Waiting for Kurdistan

I love Christopher Hitchens' brilliant Letter from Kurdistan: Holiday in Iraq (VanityFair, April 2007) because of what it says about the resilience of the Kurdish people.

The Kurds are the largest nationality in the world without a state of their own. The King of Bahrain has, in effect, his own seat at the United Nations, but the 25 million or so Kurds do not. This is partly because they are cursed by geography, with their ancestral lands located at the point where the frontiers of Iraq, Iran, Turkey, and Syria converge.
Hitchens sees the terrific changes in Kurdish Iraq since George W.H. Bush imposed a no-fly zone over northern Iraq. Bush I did so in order to stop Saddam Hussein from continuing his mass murder of the Kurdish people.
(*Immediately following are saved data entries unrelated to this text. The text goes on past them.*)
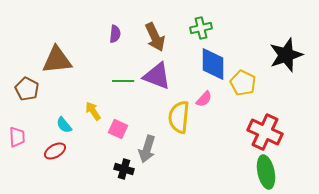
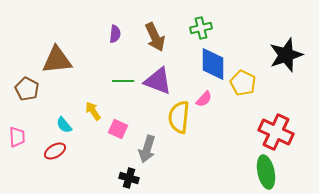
purple triangle: moved 1 px right, 5 px down
red cross: moved 11 px right
black cross: moved 5 px right, 9 px down
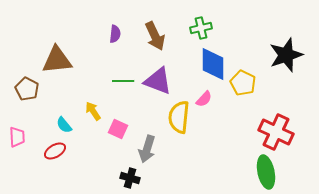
brown arrow: moved 1 px up
black cross: moved 1 px right
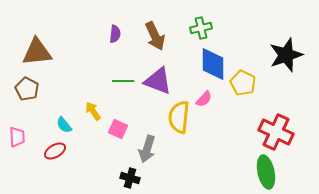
brown triangle: moved 20 px left, 8 px up
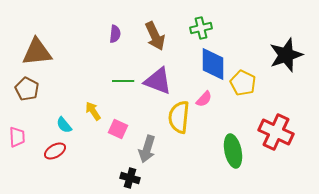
green ellipse: moved 33 px left, 21 px up
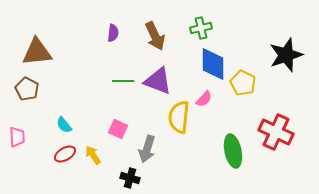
purple semicircle: moved 2 px left, 1 px up
yellow arrow: moved 44 px down
red ellipse: moved 10 px right, 3 px down
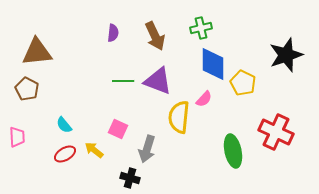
yellow arrow: moved 1 px right, 5 px up; rotated 18 degrees counterclockwise
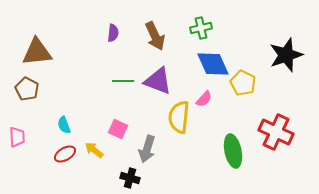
blue diamond: rotated 24 degrees counterclockwise
cyan semicircle: rotated 18 degrees clockwise
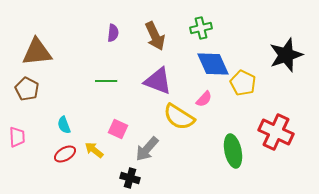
green line: moved 17 px left
yellow semicircle: rotated 64 degrees counterclockwise
gray arrow: rotated 24 degrees clockwise
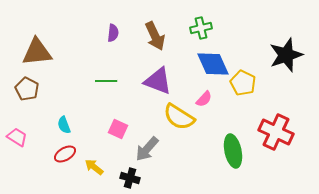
pink trapezoid: rotated 55 degrees counterclockwise
yellow arrow: moved 17 px down
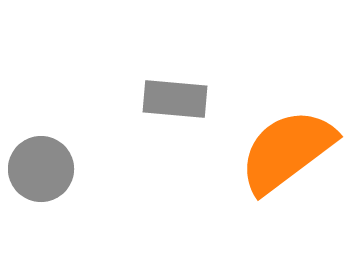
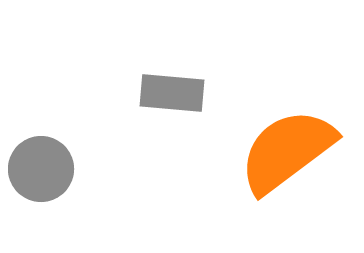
gray rectangle: moved 3 px left, 6 px up
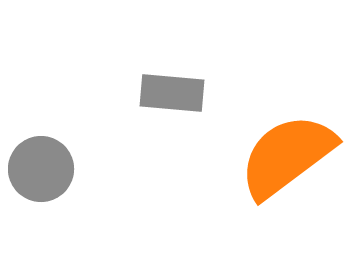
orange semicircle: moved 5 px down
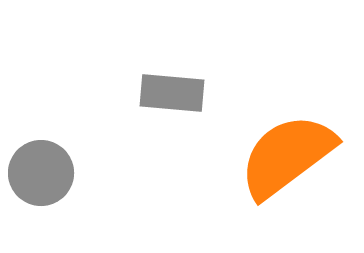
gray circle: moved 4 px down
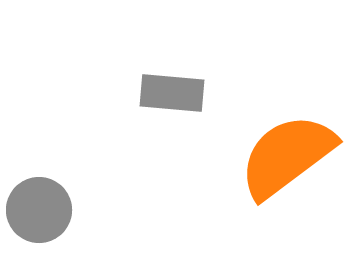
gray circle: moved 2 px left, 37 px down
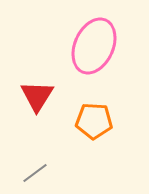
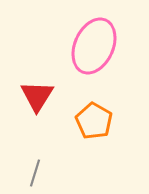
orange pentagon: rotated 27 degrees clockwise
gray line: rotated 36 degrees counterclockwise
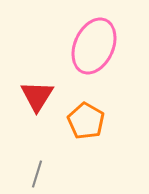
orange pentagon: moved 8 px left
gray line: moved 2 px right, 1 px down
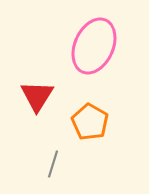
orange pentagon: moved 4 px right, 1 px down
gray line: moved 16 px right, 10 px up
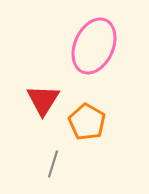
red triangle: moved 6 px right, 4 px down
orange pentagon: moved 3 px left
But Hitchens wonders what might have been had the U.S. honored its commitments to the Kurdish and the Iraqi people.

The thing that I've never understood--and never will--is why 25 million are denied nationhood by the world's community of nations. Based on what principle do nations such as the U.S., England, Russia, China, India and most others stand opposed to the emergence of Kurdistan?

None--other than a knee-jerk reaction to protect the status quo. But that status quo denies 25 million of their birthright to nationhood. Doesn't that matter?
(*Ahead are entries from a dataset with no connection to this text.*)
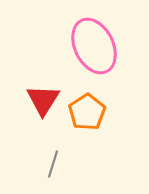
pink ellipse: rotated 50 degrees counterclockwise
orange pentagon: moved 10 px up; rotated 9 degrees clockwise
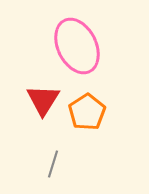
pink ellipse: moved 17 px left
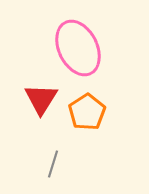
pink ellipse: moved 1 px right, 2 px down
red triangle: moved 2 px left, 1 px up
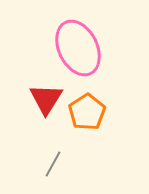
red triangle: moved 5 px right
gray line: rotated 12 degrees clockwise
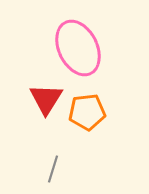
orange pentagon: rotated 27 degrees clockwise
gray line: moved 5 px down; rotated 12 degrees counterclockwise
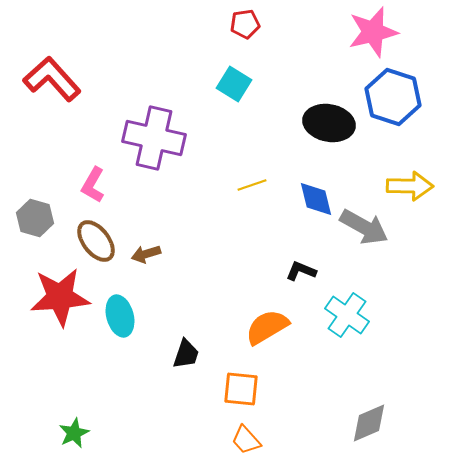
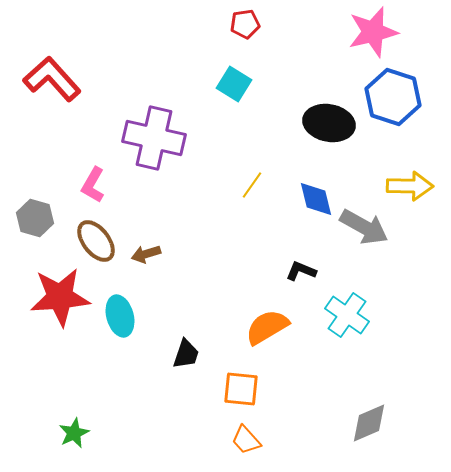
yellow line: rotated 36 degrees counterclockwise
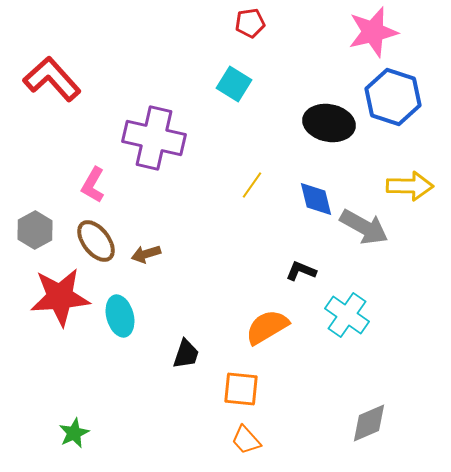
red pentagon: moved 5 px right, 1 px up
gray hexagon: moved 12 px down; rotated 15 degrees clockwise
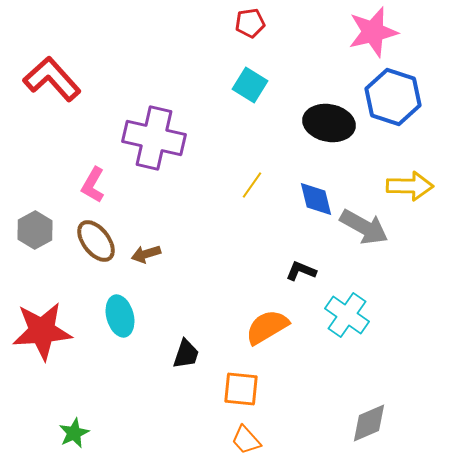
cyan square: moved 16 px right, 1 px down
red star: moved 18 px left, 34 px down
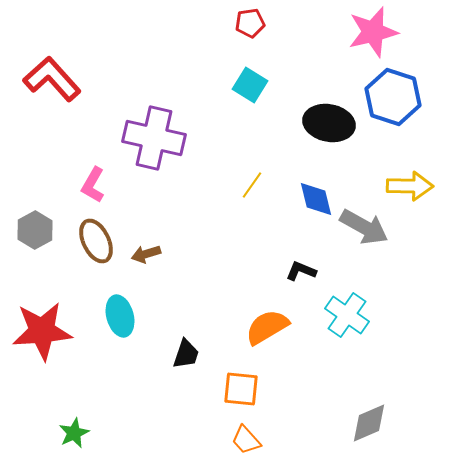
brown ellipse: rotated 12 degrees clockwise
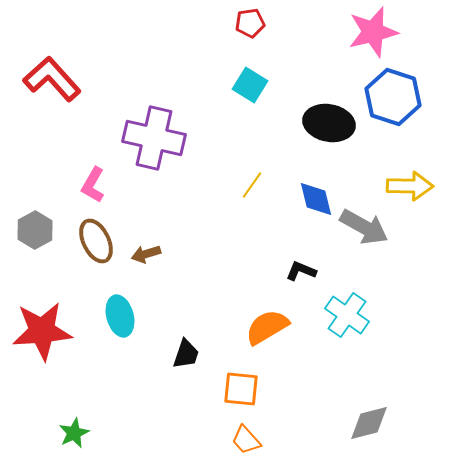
gray diamond: rotated 9 degrees clockwise
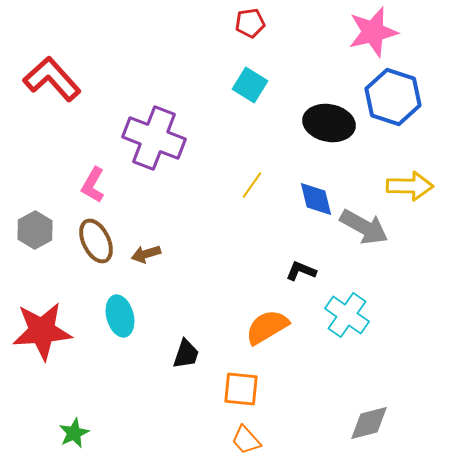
purple cross: rotated 8 degrees clockwise
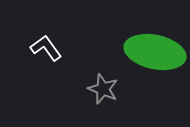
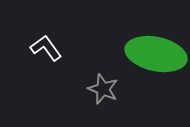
green ellipse: moved 1 px right, 2 px down
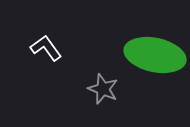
green ellipse: moved 1 px left, 1 px down
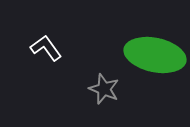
gray star: moved 1 px right
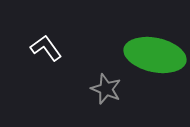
gray star: moved 2 px right
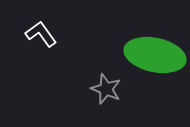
white L-shape: moved 5 px left, 14 px up
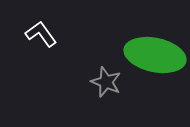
gray star: moved 7 px up
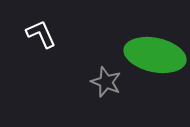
white L-shape: rotated 12 degrees clockwise
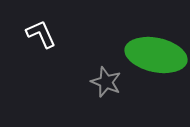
green ellipse: moved 1 px right
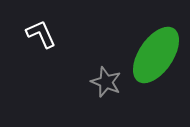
green ellipse: rotated 68 degrees counterclockwise
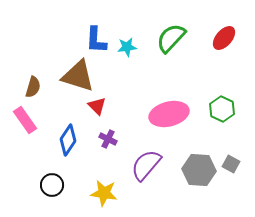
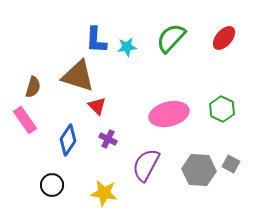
purple semicircle: rotated 12 degrees counterclockwise
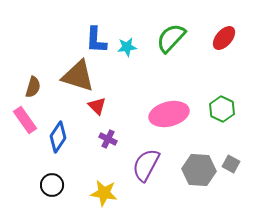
blue diamond: moved 10 px left, 3 px up
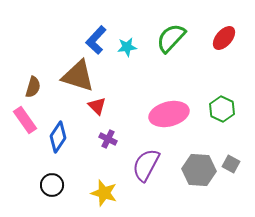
blue L-shape: rotated 40 degrees clockwise
yellow star: rotated 8 degrees clockwise
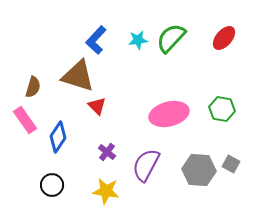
cyan star: moved 11 px right, 7 px up
green hexagon: rotated 15 degrees counterclockwise
purple cross: moved 1 px left, 13 px down; rotated 12 degrees clockwise
yellow star: moved 2 px right, 2 px up; rotated 8 degrees counterclockwise
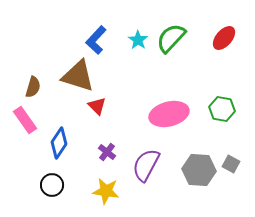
cyan star: rotated 30 degrees counterclockwise
blue diamond: moved 1 px right, 6 px down
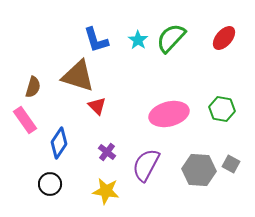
blue L-shape: rotated 60 degrees counterclockwise
black circle: moved 2 px left, 1 px up
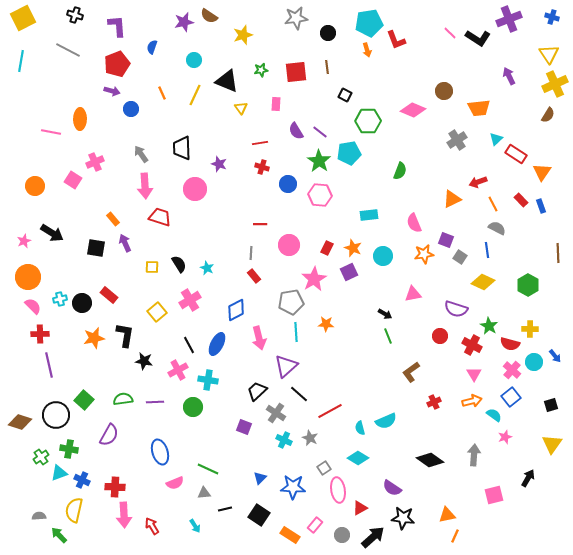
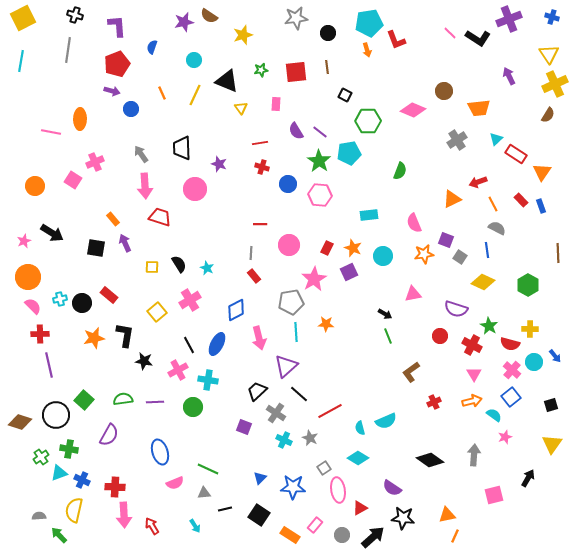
gray line at (68, 50): rotated 70 degrees clockwise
Why on earth is it better to allow Syria, Iran, Iraq, Armenia and Turkey to the legitimate aspirations of the Kurdish people? It's not like any of these countries are especially good global citizens seeking to do right by the people whose lands they're squatting on.

While I'm glad to learn what Kurd can do with a measure of freedom in northern Iraq, I'd like to see civilized nations press for the emergence of a whole Kurdistan.

Is Kurdistan too much to hope for?

How much longer should the Kurds be made to wait?